** EXERCISE **
Pull out the passage of the text on threats against Colombian academics from "In recent weeks, a" up to and including "the current threats.", copying it word for word.

** DOCUMENT TEXT **
In recent weeks, a mathematician was assassinated and a geneticist went into exile.


Moisés Wasserman, president of the National University of Colombia in Bogotá, says it is not the first time it has happened but that little is known about the current threats.


The university is organising a campaign to express anger at the situation.


According to the Colombian Association of University Students, in 2004 and 2005 there were dozens of cases of threats, violence and attempted kidnappings against university staff and students, as well as three murders.


The association blames paramilitary groups, which it says have infiltrated state university campuses.


The problem has existed for many years but appears to be getting worse.


Geneticist Hugo Vega fled the country this month after receiving repeated death threats that accused him of being part of a guerrilla group. Other members of his research group at the National University were also threatened, leading them to disband in April.


In June, mathematics professor Gustavo Loaiza from the University of Antioquia in Medellín was murdered.

** AVAILABLE DATA **
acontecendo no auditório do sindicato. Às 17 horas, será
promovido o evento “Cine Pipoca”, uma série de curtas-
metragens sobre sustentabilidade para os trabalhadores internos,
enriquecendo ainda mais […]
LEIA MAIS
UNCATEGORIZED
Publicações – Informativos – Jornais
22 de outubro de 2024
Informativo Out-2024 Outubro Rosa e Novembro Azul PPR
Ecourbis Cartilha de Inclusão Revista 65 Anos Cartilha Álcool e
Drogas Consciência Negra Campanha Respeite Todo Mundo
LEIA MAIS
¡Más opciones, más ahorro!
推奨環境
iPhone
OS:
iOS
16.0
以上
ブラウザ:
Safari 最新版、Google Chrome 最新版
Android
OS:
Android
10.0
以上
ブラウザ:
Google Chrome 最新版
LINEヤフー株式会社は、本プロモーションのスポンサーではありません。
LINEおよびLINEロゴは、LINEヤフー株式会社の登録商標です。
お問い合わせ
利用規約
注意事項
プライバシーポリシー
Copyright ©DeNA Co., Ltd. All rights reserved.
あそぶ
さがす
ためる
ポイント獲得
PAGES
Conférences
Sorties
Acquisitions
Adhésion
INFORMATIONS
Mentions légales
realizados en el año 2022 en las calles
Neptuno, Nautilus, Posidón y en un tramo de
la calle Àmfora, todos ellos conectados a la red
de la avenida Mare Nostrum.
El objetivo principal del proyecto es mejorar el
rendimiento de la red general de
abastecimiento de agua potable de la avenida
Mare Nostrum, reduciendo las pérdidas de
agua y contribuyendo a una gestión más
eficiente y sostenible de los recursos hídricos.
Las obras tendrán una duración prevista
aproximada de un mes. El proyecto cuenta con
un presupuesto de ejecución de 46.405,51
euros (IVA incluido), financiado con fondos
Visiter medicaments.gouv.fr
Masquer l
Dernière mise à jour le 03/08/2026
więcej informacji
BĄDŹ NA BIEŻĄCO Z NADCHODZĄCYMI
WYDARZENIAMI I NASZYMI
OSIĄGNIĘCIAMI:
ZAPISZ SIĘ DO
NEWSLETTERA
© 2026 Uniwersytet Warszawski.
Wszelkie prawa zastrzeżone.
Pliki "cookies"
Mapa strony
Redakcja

** ANSWER TO THIS EXERCISE **
In recent weeks, a mathematician was assassinated and a geneticist went into exile.


Moisés Wasserman, president of the National University of Colombia in Bogotá, says it is not the first time it has happened but that little is known about the current threats.